Data extracted from a collection:
=== Section Start ===

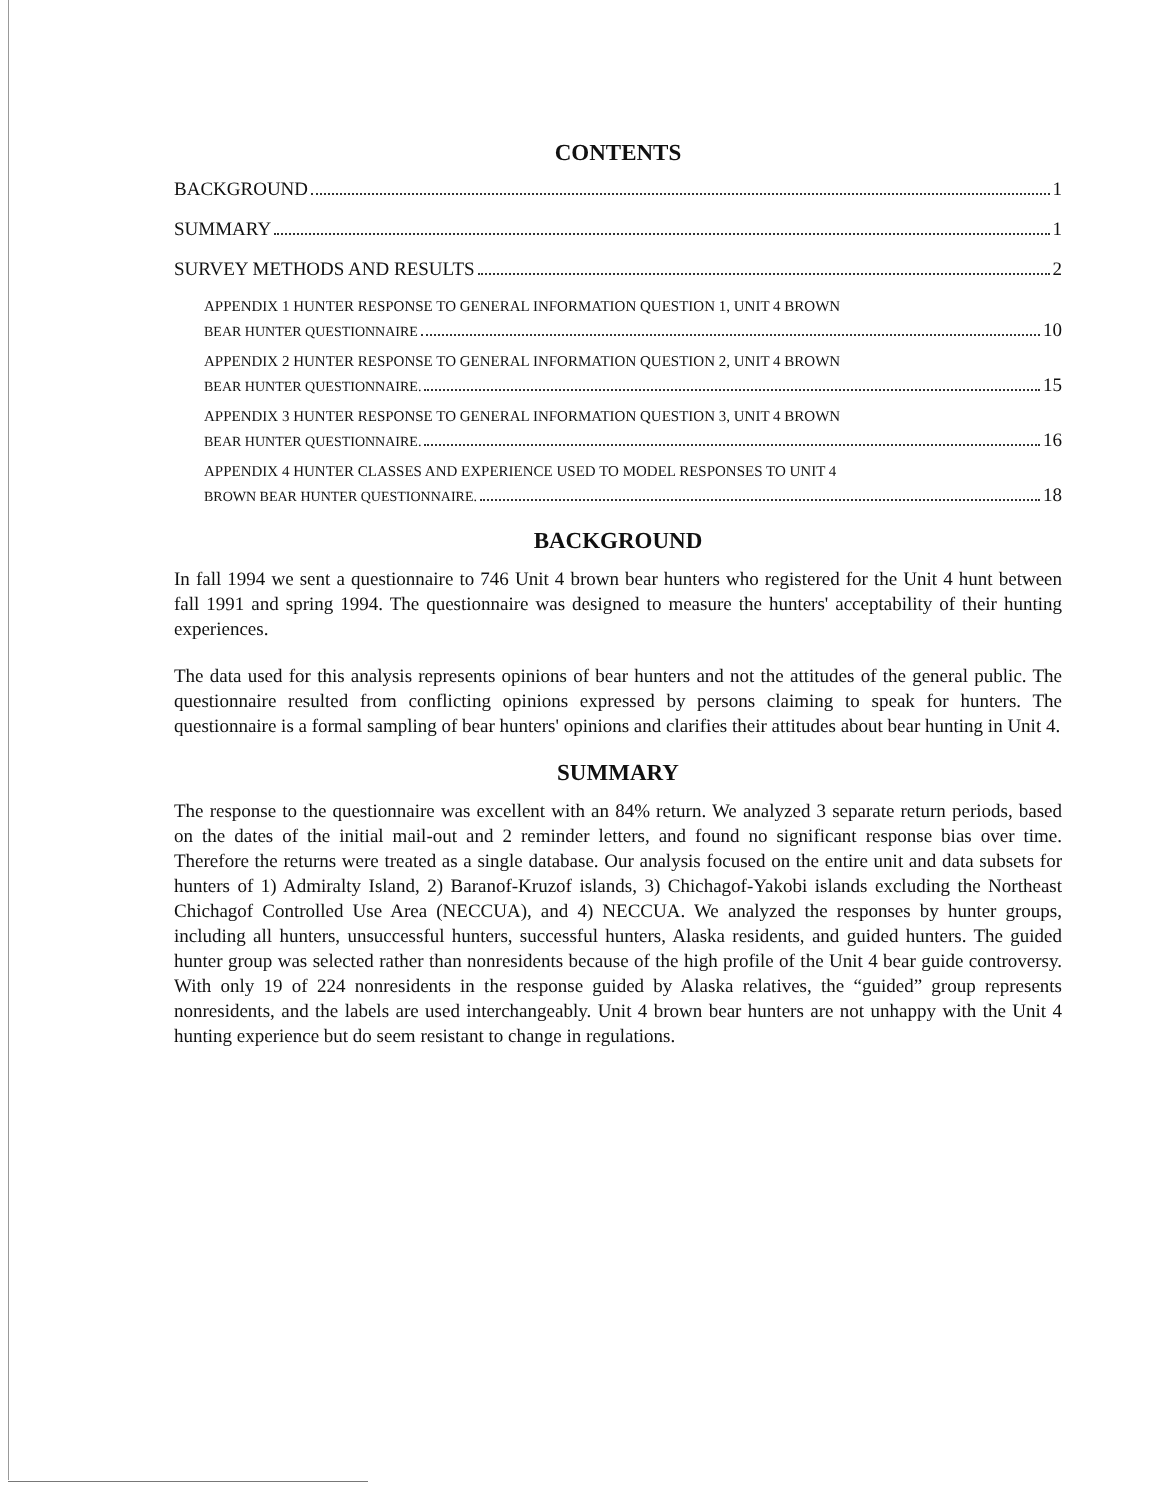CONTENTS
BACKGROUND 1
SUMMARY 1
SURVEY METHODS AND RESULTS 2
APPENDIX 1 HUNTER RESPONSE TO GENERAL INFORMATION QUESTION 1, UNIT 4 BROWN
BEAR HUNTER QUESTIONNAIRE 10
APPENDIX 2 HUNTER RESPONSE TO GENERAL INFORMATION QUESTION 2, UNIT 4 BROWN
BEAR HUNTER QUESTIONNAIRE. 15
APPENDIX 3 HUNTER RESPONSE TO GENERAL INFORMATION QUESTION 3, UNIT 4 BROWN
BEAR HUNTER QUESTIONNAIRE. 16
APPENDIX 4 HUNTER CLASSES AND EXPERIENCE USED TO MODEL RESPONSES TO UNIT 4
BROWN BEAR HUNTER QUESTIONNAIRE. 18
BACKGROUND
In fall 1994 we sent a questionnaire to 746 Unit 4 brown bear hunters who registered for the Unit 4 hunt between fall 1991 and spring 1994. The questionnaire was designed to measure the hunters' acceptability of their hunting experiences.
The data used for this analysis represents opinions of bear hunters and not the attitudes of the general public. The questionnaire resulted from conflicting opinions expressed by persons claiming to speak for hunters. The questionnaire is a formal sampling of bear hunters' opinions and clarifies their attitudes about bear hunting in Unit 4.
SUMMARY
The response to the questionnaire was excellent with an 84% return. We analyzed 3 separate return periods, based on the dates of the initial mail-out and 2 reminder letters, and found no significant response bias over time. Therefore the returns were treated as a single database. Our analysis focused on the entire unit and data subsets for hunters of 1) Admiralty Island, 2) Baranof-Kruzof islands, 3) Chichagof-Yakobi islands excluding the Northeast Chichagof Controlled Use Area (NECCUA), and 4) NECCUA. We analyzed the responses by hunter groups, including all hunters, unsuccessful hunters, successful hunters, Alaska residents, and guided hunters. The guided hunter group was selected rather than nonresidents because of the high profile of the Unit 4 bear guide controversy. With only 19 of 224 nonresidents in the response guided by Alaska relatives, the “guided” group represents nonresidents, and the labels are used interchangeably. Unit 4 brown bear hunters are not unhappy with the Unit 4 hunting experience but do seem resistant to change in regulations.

=== Section End ===
=== Section Start ===

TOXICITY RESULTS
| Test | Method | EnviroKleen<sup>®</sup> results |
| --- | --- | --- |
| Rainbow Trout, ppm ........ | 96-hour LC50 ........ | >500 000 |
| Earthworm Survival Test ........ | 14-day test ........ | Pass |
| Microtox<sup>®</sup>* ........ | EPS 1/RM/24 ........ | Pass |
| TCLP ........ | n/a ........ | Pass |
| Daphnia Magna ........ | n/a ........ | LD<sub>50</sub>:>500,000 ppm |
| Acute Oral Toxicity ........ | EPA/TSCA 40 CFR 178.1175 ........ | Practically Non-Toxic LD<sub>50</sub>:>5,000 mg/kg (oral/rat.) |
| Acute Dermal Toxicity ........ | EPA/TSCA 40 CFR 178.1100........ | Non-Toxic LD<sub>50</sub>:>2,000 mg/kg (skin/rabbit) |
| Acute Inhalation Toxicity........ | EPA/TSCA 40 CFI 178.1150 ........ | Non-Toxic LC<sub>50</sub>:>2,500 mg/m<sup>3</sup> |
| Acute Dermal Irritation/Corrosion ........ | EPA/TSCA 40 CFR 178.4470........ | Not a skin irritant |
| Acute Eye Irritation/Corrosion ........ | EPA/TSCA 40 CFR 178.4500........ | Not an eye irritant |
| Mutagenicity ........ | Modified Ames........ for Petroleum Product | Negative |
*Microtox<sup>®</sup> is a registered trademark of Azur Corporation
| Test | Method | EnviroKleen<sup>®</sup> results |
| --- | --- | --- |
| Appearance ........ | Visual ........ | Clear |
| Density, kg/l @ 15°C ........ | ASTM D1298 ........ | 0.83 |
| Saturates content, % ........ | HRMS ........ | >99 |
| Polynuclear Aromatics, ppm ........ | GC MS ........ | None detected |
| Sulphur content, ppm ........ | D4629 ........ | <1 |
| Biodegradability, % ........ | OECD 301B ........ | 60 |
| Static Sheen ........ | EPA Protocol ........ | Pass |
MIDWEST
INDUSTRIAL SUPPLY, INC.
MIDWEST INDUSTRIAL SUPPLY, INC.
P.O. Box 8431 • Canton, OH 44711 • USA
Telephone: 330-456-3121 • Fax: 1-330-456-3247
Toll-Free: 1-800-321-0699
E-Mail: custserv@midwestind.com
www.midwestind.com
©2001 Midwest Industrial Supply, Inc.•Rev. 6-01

=== Section End ===
=== Section Start ===

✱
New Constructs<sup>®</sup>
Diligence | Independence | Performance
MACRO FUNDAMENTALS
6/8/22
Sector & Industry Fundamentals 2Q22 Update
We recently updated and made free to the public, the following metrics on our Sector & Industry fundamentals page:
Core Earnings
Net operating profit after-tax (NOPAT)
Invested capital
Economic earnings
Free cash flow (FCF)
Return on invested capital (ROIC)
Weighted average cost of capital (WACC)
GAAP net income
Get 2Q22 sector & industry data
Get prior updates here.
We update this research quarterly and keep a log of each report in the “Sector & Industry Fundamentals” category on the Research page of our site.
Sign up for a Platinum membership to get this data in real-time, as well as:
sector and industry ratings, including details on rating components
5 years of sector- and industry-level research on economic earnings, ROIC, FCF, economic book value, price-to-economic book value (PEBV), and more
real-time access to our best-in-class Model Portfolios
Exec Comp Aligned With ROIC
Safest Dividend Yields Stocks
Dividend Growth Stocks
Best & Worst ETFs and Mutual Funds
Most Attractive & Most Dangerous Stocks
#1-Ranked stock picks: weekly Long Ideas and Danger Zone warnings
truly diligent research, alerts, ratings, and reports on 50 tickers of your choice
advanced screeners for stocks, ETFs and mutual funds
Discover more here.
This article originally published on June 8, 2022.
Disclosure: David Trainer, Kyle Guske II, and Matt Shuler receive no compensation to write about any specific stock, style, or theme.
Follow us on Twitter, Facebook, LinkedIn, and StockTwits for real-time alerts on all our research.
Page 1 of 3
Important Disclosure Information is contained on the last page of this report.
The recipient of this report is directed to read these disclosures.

=== Section End ===

What you have to do: Each line in the records above with "ETFs" must be returned.

Answer space:
Best & Worst ETFs and Mutual Funds
advanced screeners for stocks, ETFs and mutual funds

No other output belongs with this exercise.